Designer Giorgia Lupi's work puts individuals at the heart of complex information.
By January 2, 2019 - last reviewed on March 5, 2019published
Giorgia Lupi's data-driven visual creations are like 1,000-piece puzzles: With a little persistence, observers gain a rich picture of topics as varied as fashion history, scientific progress, and guitar-playing. A major aim of Lupi's work is to ground the abstraction of facts and figures in human experience. The firm she co-founded, Accurat, counts among its projects a graphic report for the World Health Organization and an app, conceived with Google News Lab, that visualizes users' hopes for the future. For a yearlong extracurricular endeavor, "Dear Data," Lupi and an overseas collaborator each tallied their own flashes of frustration, indecision, joy, and more, categorizing and charting them on postcards they exchanged. Her newest book, Observe, Collect, Draw!, invites readers to analyze patterns in their own lives.

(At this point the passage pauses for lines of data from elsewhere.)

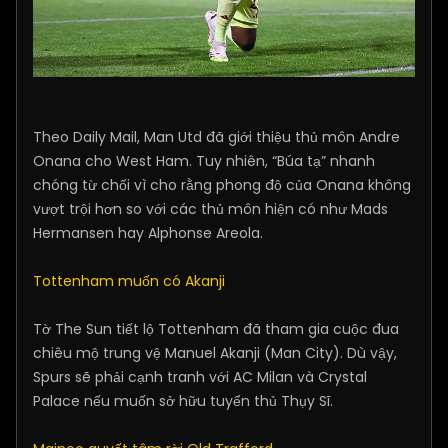
Theo Daily Mail, Man Utd đã giới thiệu thủ môn Andre
Onana cho West Ham. Tuy nhiên, “Búa tạ” nhanh
chóng từ chối vì cho rằng phong độ của Onana không
vượt trội hơn so với các thủ môn hiện có như Mads
Hermansen hay Alphonse Areola.
Tottenham muốn có Akanji
Tờ The Sun tiết lộ Tottenham đã tham gia cuộc đua
chiêu mộ trung vệ Manuel Akanji (Man City). Dù vậy,
Spurs sẽ phải cạnh tranh với AC Milan và Crystal
Palace nếu muốn sở hữu tuyển thủ Thụy Sĩ.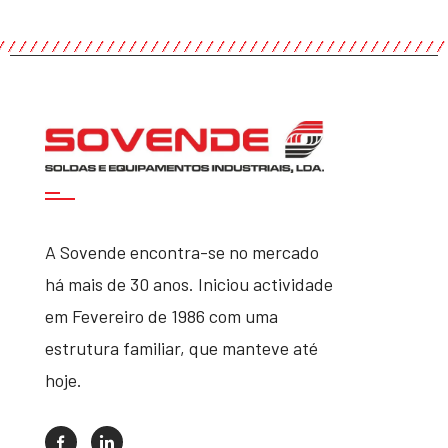
A Sovende encontra-se no mercado
há mais de 30 anos. Iniciou actividade
em Fevereiro de 1986 com uma
estrutura familiar, que manteve até
hoje.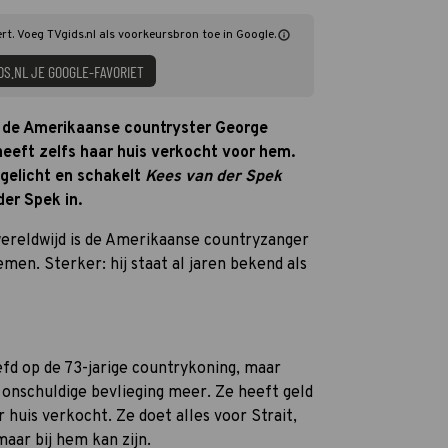
t. Voeg TVgids.nl als voorkeursbron toe in Google.
DS.NL JE GOOGLE-FAVORIET
p de Amerikaanse countryster George
heeft zelfs haar huis verkocht voor hem.
pgelicht en schakelt
Kees van der Spek
er Spek in.
ereldwijd is de Amerikaanse countryzanger
men. Sterker: hij staat al jaren bekend als
efd op de 73-jarige countrykoning, maar
onschuldige bevlieging meer. Ze heeft geld
huis verkocht. Ze doet alles voor Strait,
ar bij hem kan zijn.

People use data to try to quickly grasp the details of a subject. Your work prompts us to take more time.
You probably don't want a pilot to have to spend time deciphering a complicated display. But I believe that in most cases, data, in the form of a pie chart or even performance indicators presented to top managers, is too simplified. We shouldn't be afraid of complexity, because the world is complex. When we can, it's better to have agency to interpret what the data is telling us. If you build something with data that is beautiful and even strange at first, but you give people a legend, they are more compelled to dig into that than a page full of bar charts.
How do you define the approach you call "data humanism"?
There's a parallel with Renaissance humanism, where European intellectuals, after a dark, medieval time, placed human nature, instead of God, back at the center of the world. I feel that data is sometimes treated like a god, an apparently infallible keeper of our truth. It will start to be more useful in daily life only if we design ways to include human qualities—empathy, imperfection—in how we collect, display, and interpret it.
The idea was: Can a data visualization activate you at both an emotional level and a cognitive one? Can it allow you to feel part of another human being's story? There is a density to a story told this way that you rarely reach through writing or documentary film. The mundane details ultimately make a story relatable. Kaki, the girl's mother, wanted to monitor what was happening, so we structured a way to do that. After four months, her daughter was out of the danger zone. This project touches on the whole journey. You can enter the story in different ways based on what you are interested in.
You've also collected data on your own negative feelings. Has that helped you cope?
Stopping, acknowledging, and giving a name to what you're feeling can help you process it a little better. My dad passed away last year in a car accident. In the following months, I wanted to track my emotions—I felt that there was a risk that I would go into autopilot mode and not process them. In the saddest moments, I tracked what the memory of my dad brought up. When I felt regret and other negative feelings, I added another category to my data collection: What was sweet or funny about my dad? Forcing myself to have these thoughts was really good for me.
What did you learn by analyzing your experiences for "Dear Data"?
I learned what it means to pay attention. I'm more in tune with my thoughts, things in the world, how I notice beauty and everything I tracked. I'm more aware of what I say—the thank-yous, the complaints. During one week of the project, I said so many thank-yous to strangers, but I pretty much never thanked my husband. I tracked his frequent acts of generosity during another week.
Can we look to numbers for an exact representation of reality?
Stories before the last presidential election contained precise percentages and bar charts. For most people, me included, that presentation communicated a certainty that was not correct—because the numbers were based on polls, and public opinion was shifting. We need to say, for example, if you want to stick with pie charts, that part is red and part is blue, but there are also shades of red and blue. We humans don't like uncertainty. We may be avoiding the fact that we really don't know what is going to happen.
Have you always had a penchant for order?
My favorite activity when I was little was to spend time in the shop of my grandmother, who was a seamstress, reorganizing all of her buttons and ribbons according to my rules. She had these really organized drawers, and I would pull them all out and lay down the buttons—one day by color, another day by size, and the next by whether they had two holes or four.
How might the rest of us start making closer observations of our own lives?
A simple ritual is setting up an alarm for the end of the day and writing answers to a few questions that are always the same: What was a highlight of your day? What was missing? Is there anything that you could do, based on what you've written, to make tomorrow better? Over time, you can see things that repeat. Most of the time, the highlight of my day is a human interaction. If you see that, you look for more of those interactions. And the answer to what was missing for me is often just "the sun."